### Work request A
Answer these questions using the abstract on smart city transportation:
(i) What share of the total energy consumption related to smart cities does transportation account for?
(ii) How many essential sections does smart transportation have?
(iii) Which examples are used to demonstrate the required sub-model developments?
### Work request B
Condense the abstract's paragraph beginning "Smart mobility and transportation, in general" into a bulleted list that keeps its main facts.

Abstract
Smart mobility and transportation, in general, are significant elements of smart cities, which account for more than 25% of the total energy consumption related to smart cities. Smart transportation has seven essential sections: leisure, private, public, business, freight, product distribution, and special transport. From the management point of view, transportation can be classified as passive or non-cooperating, semi-active or simple cooperating, active or cooperating, contract-based, and priority transportation. This approach can be applied to public transport and even to passengers of public transport. The transportation system can be widely observed, analyzed, and managed using an extensive distribution network of sensors and actuators integrated into an Internet of Things (IoT) system. The paper briefly discusses the benefits that the IoT can offer for smart city transportation management. It deals with the use of a hierarchical approach to total transportation management, namely, defines the concept, methodology, and required sub-model developments, which describes the total system optimization problems; gives the possible system and methodology of the total transportation management; and demonstrates the required sub-model developments by examples of car-following models, formation motion, obstacle avoidances, and the total management system implementation. It also introduces a preliminary evaluation of the proposed concept relative to the existing systems.

### Listed entries
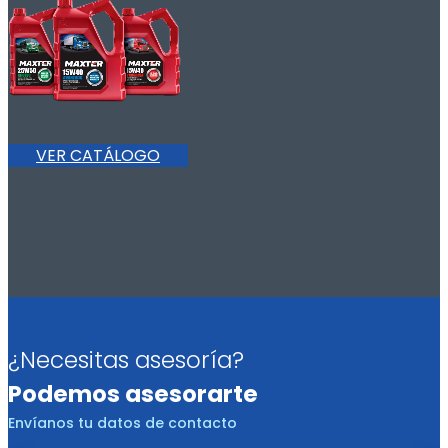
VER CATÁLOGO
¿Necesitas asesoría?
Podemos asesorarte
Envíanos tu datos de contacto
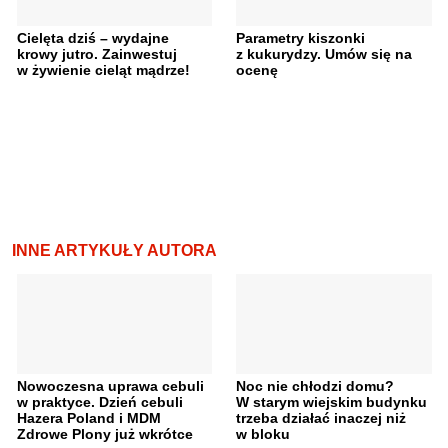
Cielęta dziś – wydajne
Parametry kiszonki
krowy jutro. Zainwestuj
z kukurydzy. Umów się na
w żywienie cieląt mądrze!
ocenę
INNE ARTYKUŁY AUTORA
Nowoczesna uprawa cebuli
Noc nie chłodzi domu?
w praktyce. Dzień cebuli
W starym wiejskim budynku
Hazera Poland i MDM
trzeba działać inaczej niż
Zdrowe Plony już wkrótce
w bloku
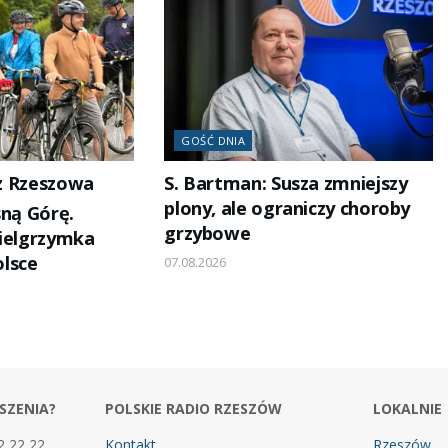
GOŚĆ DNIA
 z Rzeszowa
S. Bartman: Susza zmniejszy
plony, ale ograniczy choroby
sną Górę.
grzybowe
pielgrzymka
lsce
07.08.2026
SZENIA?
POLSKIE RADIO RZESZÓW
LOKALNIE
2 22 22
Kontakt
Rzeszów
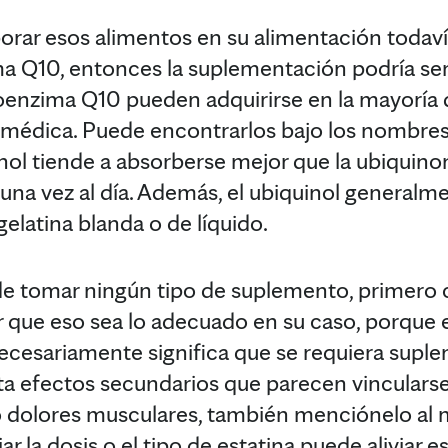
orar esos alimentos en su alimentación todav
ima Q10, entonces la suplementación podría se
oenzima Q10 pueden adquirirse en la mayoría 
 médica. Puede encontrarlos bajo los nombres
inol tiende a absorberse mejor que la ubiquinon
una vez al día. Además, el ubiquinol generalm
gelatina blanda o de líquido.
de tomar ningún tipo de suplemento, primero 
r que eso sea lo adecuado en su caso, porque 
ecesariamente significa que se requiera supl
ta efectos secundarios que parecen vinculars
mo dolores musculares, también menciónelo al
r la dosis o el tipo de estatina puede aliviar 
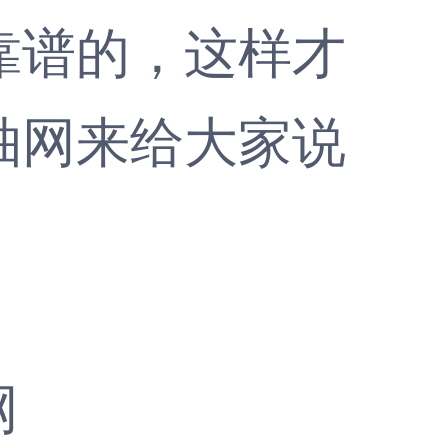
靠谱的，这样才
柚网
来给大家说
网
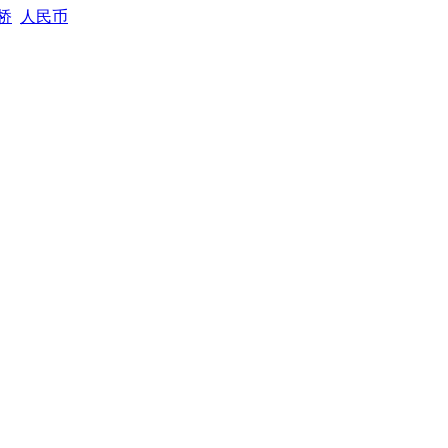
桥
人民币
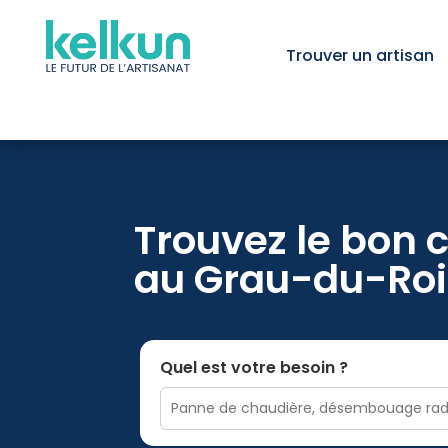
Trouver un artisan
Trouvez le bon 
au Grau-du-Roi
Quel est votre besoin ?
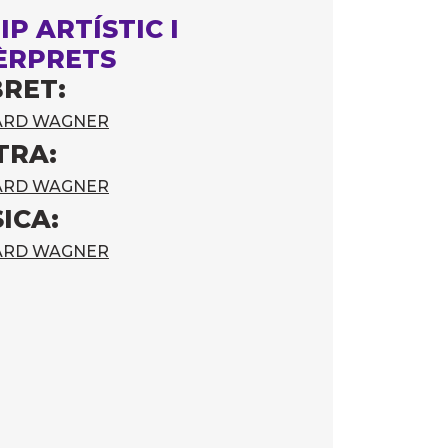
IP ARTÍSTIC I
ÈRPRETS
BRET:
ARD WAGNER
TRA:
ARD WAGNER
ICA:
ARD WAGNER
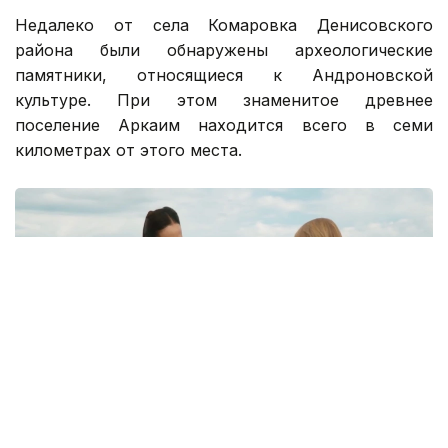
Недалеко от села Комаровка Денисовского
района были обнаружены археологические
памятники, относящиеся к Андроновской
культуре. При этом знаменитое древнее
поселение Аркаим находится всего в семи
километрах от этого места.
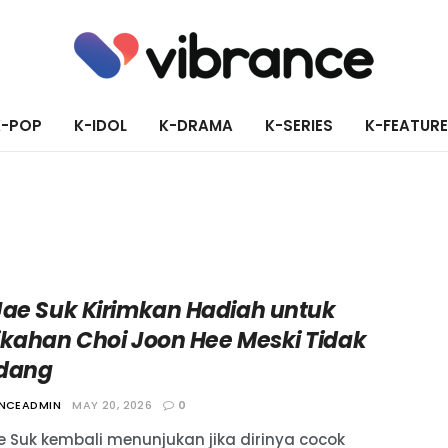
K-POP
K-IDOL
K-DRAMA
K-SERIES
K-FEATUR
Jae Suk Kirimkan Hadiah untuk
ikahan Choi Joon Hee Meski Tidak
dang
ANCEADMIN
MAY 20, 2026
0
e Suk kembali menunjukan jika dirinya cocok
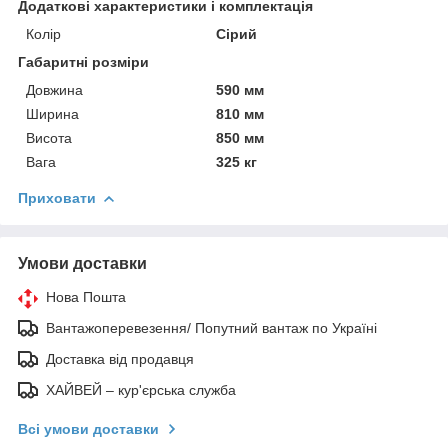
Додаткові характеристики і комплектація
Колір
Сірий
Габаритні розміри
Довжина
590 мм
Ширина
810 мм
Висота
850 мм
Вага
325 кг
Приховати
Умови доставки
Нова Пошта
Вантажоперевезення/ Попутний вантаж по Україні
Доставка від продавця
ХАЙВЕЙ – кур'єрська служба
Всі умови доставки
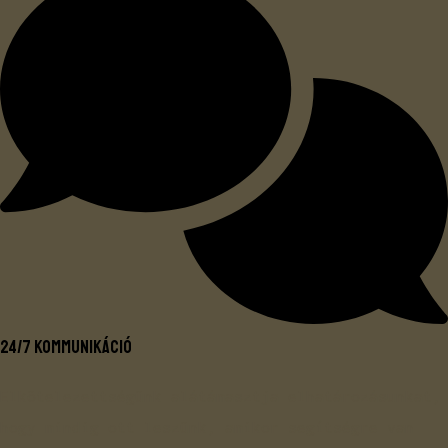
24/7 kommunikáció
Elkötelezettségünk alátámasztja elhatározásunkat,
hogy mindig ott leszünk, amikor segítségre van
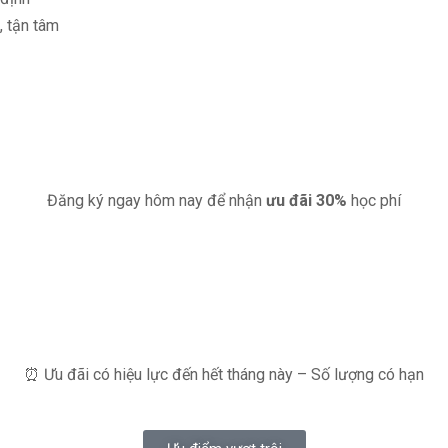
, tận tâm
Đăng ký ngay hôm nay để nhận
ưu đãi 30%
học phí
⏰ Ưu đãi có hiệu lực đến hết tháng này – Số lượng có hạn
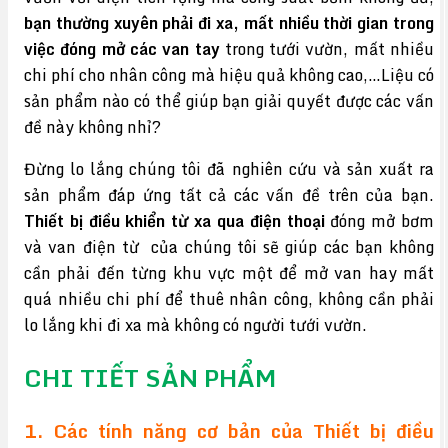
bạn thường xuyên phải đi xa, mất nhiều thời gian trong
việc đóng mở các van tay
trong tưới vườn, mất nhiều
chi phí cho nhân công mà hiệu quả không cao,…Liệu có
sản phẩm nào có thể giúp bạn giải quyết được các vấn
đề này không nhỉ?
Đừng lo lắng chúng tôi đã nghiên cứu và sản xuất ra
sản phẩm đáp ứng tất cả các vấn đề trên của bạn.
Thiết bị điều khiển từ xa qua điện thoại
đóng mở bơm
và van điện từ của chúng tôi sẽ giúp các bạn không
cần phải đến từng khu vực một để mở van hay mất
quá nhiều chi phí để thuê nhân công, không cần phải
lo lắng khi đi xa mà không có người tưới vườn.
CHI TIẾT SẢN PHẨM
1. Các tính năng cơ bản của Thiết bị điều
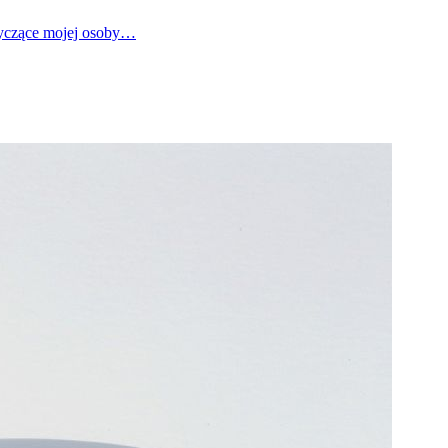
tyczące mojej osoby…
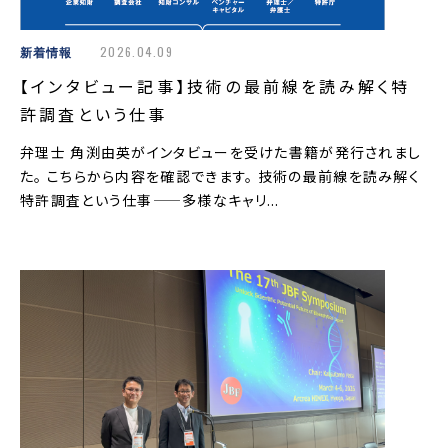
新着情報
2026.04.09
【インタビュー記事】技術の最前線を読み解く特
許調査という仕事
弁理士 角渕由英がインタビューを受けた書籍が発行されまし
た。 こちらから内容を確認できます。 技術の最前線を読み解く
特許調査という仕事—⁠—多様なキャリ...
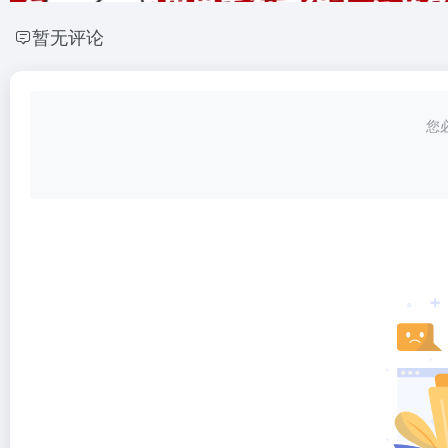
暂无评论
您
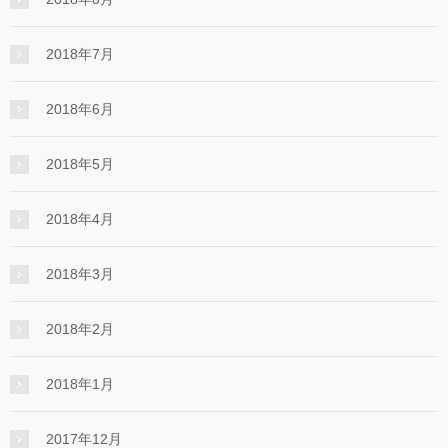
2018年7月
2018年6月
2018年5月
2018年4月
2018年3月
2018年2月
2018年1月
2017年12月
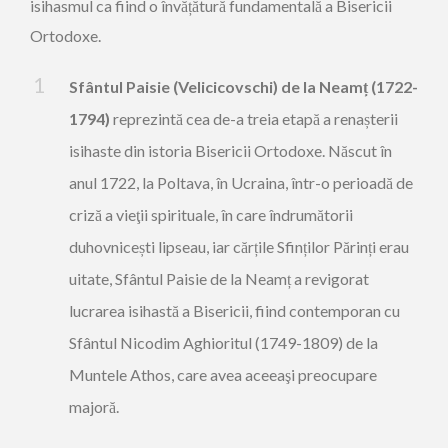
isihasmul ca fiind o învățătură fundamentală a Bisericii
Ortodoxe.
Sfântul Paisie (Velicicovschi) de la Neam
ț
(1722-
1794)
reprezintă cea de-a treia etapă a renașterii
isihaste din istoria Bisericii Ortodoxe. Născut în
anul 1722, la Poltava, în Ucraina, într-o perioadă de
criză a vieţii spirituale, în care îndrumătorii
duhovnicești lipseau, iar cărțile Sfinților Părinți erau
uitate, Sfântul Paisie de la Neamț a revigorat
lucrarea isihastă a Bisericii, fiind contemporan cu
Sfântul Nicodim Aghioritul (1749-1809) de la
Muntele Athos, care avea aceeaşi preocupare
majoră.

### Exercise result A
(i) More than 25%.
(ii) Seven.
(iii) Car-following models, formation motion, obstacle avoidances, and the total management system implementation.

### Exercise result B
- Smart mobility and transportation are significant elements of smart cities and account for more than 25% of their total energy consumption.
- Smart transportation has seven essential sections: leisure, private, public, business, freight, product distribution, and special transport.
- From a management point of view, transportation can be passive or non-cooperating, semi-active or simple cooperating, active or cooperating, contract-based, or priority transportation. This applies to public transport and its passengers.
- A wide network of sensors and actuators integrated into an Internet of Things (IoT) system lets the transportation system be observed, analyzed, and managed.
- The paper briefly discusses the benefits of IoT for smart city transportation management.
- It applies a hierarchical approach to total transportation management:
  - It defines the concept, methodology, and required sub-model developments describing the total system optimization problems.
  - It gives a possible system and methodology for total transportation management.
  - It demonstrates the sub-model developments through car-following models, formation motion, obstacle avoidances, and the total management system implementation.
- It gives a preliminary evaluation of the proposed concept against existing systems.